Navarin, sorte de grand lac maritime, encadré dans une bordure de hautes montagnes. Un instant, la ville, dominée par la masse confuse de sa citadelle, apparut à travers la percée d’une gigantesque roche. Là était l’extrémité de cette jetée naturelle, qui contient la fureur des vents du nord-ouest, dont cette longue outre de l’Adriatique verse des torrents sur la mer Ionienne.

Le soleil couchant éclairait encore la cime des dernières hauteurs, à l’est ; mais l’ombre obscurcissait déjà la vaste rade.
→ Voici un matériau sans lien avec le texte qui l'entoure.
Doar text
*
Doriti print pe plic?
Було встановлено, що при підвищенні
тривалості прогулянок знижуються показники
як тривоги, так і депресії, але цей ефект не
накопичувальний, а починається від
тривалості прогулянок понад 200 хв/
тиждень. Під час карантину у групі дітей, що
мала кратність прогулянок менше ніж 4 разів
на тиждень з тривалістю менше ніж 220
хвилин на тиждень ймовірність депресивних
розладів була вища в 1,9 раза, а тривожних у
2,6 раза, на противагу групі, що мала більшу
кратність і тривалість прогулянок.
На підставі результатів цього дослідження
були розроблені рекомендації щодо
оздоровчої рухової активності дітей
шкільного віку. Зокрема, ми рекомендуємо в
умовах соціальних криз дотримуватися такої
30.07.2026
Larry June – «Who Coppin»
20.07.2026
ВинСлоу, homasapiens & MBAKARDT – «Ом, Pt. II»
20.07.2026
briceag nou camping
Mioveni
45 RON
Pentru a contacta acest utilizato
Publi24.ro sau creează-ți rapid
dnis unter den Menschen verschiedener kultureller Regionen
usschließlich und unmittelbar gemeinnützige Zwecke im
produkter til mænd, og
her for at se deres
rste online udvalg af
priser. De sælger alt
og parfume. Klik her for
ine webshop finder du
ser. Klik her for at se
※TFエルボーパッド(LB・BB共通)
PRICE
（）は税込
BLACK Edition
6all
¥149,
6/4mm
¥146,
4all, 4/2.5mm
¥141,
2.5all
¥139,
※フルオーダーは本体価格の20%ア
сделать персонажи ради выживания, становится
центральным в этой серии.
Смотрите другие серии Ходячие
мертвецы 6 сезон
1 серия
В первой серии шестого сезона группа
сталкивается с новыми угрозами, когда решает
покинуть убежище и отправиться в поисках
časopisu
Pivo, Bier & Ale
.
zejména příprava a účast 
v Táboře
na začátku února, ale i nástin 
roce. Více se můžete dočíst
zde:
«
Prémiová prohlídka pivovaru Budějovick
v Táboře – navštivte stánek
Cette fois, l’équipage aurait pu croire que la Karysta allait relâcher à Navarin. En effet, elle donna franchement dans la passe de Mégalo-Thouro, au sud de cette étroite île de Sphactérie, qui se développe sur une longueur de quatre mille mètres environ. Là se dressaient déjà deux tombeaux, élevés à deux des plus nobles victimes de la guerre : celui du capitaine français Mallet, tué en 1825, et, au fond d’une grotte, celui du comte de Santa-Rosa, un Philhellène italien, ancien ministre du Piémont, mort la même année pour la même cause.

Lorsque la sacolève ne fut plus qu’à une dizaine d’encablures de la ville, elle mit en travers, son foc bordé au vent. Un fanal rouge monta, comme l’avait fait la flamme noire, à l’extrémité de sa grande antenne.